Rimel recalls some of the misinformation that proliferated last year: Masks don’t work. The virus is a Democratic hoax to win the election. Only old people or people who are already sick are at risk.
Rimel says her brother believed some of that. He heard it from other prison guards, from family and friends on Facebook, she says, and from the former president, whom he voted for twice.
These falsehoods and conspiracies fostered a dismissive attitude about the coronavirus among many rural Pennsylvanians, here where she and her siblings grew up. Because of the misinformation, Kyle didn’t always wear a mask or practice physical distancing, Rimel says. [NPR]
With the pandemic in its fourth (Delta variant) wave in our country, unvaccinated people getting sick and dying from Covid has become an expected rather than unanticipated event for anyone who relies on reliable sources of information for their news.

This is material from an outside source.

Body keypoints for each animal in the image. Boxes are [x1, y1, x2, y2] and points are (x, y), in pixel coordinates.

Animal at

It has also become a frustrating event, since the Pfizer and Moderna MRNA and the Johnson and Johnson vaccines prevent almost all hospitalizations and deaths from coronavirus. Over and over again we hear from hospitals and epidemiologists that if you have been vaccinated your chance of hospitalization and death are almost nonexistent. But people who listen to Fox hosts and Donald Trump and others who have refused the vaccine are likely to get the Delta variant, risk hospitalization and death even if they are younger now: in their twenties, thirties, forties, and fifties–children too are flooding the ICUs because they have no vaccine yet. The virus is known to be more transmissible (once it gets into your system it is extremely sticky, like fly paper, or superglue, instead of earlier versions of the virus which were more like scotch tape or honey) and seems also to be more virulent.

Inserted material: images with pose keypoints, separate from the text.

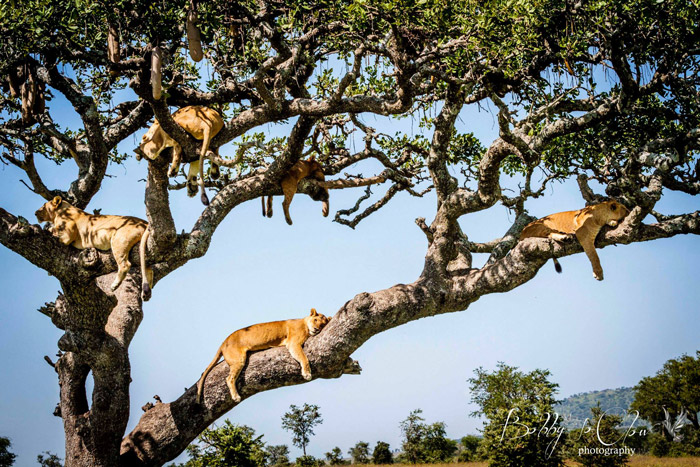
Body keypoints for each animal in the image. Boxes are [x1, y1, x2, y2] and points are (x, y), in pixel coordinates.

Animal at [196, 308, 331, 404]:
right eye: (316, 320)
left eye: (323, 325)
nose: (316, 329)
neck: (304, 323)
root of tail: (224, 341)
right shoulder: (293, 343)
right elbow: (304, 358)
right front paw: (307, 374)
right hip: (238, 359)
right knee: (229, 379)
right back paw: (236, 397)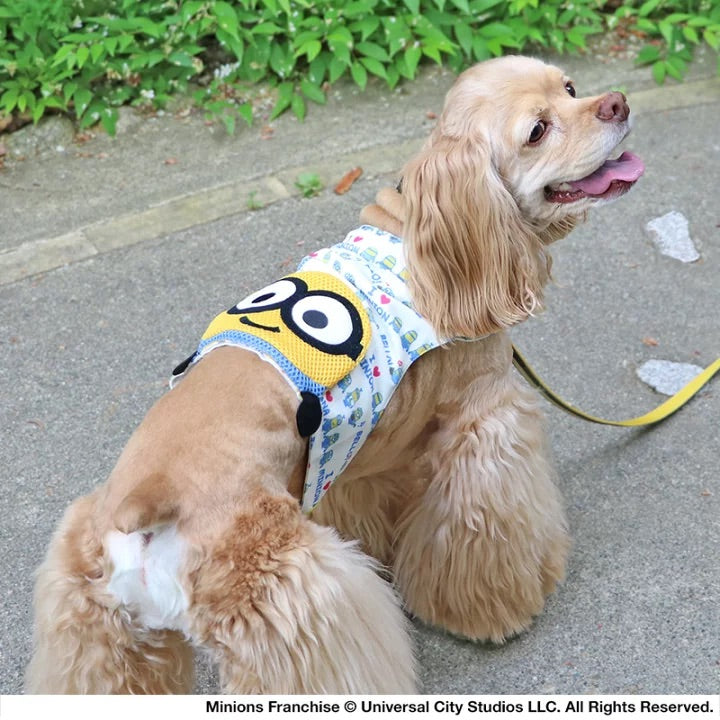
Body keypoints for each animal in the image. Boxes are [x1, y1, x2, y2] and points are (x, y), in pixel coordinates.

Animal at [26, 54, 640, 692]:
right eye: (537, 130)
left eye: (570, 86)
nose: (617, 103)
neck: (422, 234)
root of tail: (145, 501)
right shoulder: (481, 420)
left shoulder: (358, 448)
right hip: (295, 593)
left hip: (98, 625)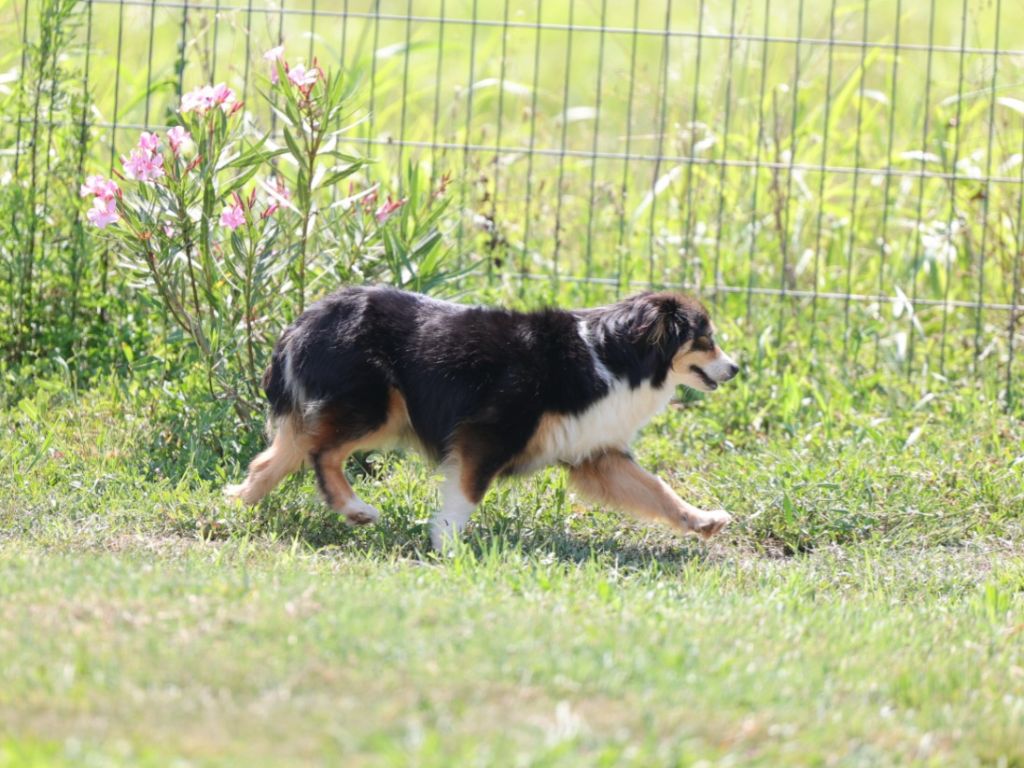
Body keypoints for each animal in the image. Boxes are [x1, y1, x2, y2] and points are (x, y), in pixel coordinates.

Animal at [226, 286, 737, 548]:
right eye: (706, 339)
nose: (735, 369)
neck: (613, 356)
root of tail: (303, 320)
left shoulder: (596, 453)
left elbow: (656, 489)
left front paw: (703, 520)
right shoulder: (488, 432)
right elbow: (467, 493)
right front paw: (448, 545)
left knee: (273, 460)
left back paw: (239, 507)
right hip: (378, 405)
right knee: (322, 452)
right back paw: (355, 509)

Covid is a terrible way to die, gasping for air, fighting for breath, unable to fill lungs that have been so damaged by the virus they no longer function. What makes this an even more tragic death is that it is so unnecessary. Many of the same people who believe Trump, Hannity, Carlson and other conservatives who diss the vaccine and masks, end up begging to get the vaccine once they are hospitalized. Too late. It takes about two weeks from the time of the shot for the body to develop the antibodies that protect you from getting the virus. By the time you are in the hospital gasping for air, it’s too late.
Why didn’t you listen to Dr. Fauci instead of attacking him?

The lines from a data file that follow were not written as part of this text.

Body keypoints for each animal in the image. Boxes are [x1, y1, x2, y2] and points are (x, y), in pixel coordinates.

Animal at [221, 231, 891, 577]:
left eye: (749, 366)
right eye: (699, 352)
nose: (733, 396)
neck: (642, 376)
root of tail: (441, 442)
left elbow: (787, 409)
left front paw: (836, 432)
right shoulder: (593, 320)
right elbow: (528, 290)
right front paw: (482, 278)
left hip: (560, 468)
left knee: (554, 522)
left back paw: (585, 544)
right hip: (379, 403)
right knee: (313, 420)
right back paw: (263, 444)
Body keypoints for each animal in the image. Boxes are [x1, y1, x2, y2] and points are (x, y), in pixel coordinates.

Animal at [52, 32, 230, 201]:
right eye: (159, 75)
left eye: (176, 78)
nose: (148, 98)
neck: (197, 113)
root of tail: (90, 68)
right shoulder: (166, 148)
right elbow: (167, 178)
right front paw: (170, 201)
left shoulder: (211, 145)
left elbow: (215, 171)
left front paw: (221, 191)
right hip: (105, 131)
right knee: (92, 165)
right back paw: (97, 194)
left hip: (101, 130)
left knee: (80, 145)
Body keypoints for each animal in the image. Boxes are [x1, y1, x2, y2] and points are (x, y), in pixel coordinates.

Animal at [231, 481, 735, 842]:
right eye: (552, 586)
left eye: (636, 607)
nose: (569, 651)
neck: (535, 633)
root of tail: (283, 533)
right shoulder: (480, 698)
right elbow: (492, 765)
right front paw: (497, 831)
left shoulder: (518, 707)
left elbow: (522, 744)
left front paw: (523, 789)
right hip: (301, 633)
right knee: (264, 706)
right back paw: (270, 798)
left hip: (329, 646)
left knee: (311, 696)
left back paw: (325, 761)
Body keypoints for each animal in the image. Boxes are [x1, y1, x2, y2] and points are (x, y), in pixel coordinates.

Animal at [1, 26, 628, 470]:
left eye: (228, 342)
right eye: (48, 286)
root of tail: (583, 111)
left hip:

Anyone who still believes conservative media disinformation at this point and refuses to be vaccinated because of that, who gets the virus and dies, is his or her own Greek tragedy. In every Greek tragedy the protagonist has a fatal flaw. Republicans who believe conservative media at this point have a fatal flaw too: they refuse to accept the truth that is out there on every reliable news site. Like the tragic figures in a Greek play, these (mostly) Republicans also have hubris: they think they know better. And they suffer a tragic fall: dying a death that was truly unnecessary.